▶ **Source document**

Segment Open

Posted: Feb. 18, 2003




State Republican Chairman J. Everett Moore Jr. was in all likelihood the first politician here to predict the President's Day snowstorm.

At the Sussex County Lincoln Day Dinner last Thursday evening, Moore left aside the dangers of Democratic governors and liberals and such to warn that a snowfall of 18 to 22 inches was on its way to Delaware, even while the storm seemed to be nothing but a faraway neon-colored gleam in a weathercaster's eye on one of those radar maps.

Moore's prediction was met with the sort of skepticism usually reserved for fish stories and politicians, including from this writer, but Moore was right on. It turned out it was not an ideal occasion to disbelieve someone who sports a beard as Lincoln-esque as Honest Abe's himself.

It also turned out that Moore had an inside track. His cousin is Jim Wilson, the owner of Wilson's General Store east of Georgetown at the intersection of Delaware 47 and 30. It is known for its sandwiches and guns -- including the .38-cailber gun the owner has on his hip -- and for its willingness to stay open around the clock when there is snow to feed hungry snowplow operators from the Delaware Department of Transportation.

Segment Closed

▶ **Dataset extract**
Segment Open

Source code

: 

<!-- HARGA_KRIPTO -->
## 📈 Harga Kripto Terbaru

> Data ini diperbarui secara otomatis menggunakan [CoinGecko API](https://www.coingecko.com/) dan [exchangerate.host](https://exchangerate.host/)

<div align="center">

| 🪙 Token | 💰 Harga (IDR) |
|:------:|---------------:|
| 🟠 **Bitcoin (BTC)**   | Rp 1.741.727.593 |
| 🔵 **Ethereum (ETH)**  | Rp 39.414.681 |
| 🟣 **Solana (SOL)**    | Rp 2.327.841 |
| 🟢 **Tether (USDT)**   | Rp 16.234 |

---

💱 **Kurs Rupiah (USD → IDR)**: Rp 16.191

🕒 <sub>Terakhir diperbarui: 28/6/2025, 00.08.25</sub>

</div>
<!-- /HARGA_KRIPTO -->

Segment Closed
Segment Open

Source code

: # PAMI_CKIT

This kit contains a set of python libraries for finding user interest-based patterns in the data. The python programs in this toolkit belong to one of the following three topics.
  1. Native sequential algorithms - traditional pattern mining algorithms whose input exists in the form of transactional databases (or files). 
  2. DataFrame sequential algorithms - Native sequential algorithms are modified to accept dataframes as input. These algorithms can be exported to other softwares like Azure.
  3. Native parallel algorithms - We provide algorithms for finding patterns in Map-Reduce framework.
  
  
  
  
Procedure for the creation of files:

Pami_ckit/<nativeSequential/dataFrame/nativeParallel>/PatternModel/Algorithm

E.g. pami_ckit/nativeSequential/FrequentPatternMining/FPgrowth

Segment Closed
Segment Open

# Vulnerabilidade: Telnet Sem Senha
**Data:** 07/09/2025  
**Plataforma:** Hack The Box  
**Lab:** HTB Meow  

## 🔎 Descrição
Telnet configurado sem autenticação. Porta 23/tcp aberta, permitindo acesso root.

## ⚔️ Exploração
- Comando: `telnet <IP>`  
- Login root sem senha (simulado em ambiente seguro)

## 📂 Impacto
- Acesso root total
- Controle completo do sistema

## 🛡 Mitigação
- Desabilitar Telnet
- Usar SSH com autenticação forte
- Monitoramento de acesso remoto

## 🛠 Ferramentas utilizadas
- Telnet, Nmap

Segment Closed

▶ **Problems to work on**
(A) In the column on the snowstorm prediction, how much snow did Moore warn was headed for Delaware?
(B) Rewrite the part of the snowstorm column that opens with the words containing "State Republican Chairman" and closes with "Honest Abe's himself.", putting "doubt" in place of "skepticism".

▶ **Response list**
(A) A snowfall of 18 to 22 inches.

(B)
State Republican Chairman J. Everett Moore Jr. was in all likelihood the first politician here to predict the President's Day snowstorm.

At the Sussex County Lincoln Day Dinner last Thursday evening, Moore left aside the dangers of Democratic governors and liberals and such to warn that a snowfall of 18 to 22 inches was on its way to Delaware, even while the storm seemed to be nothing but a faraway neon-colored gleam in a weathercaster's eye on one of those radar maps.

Moore's prediction was met with the sort of doubt usually reserved for fish stories and politicians, including from this writer, but Moore was right on. It turned out it was not an ideal occasion to disbelieve someone who sports a beard as Lincoln-esque as Honest Abe's himself.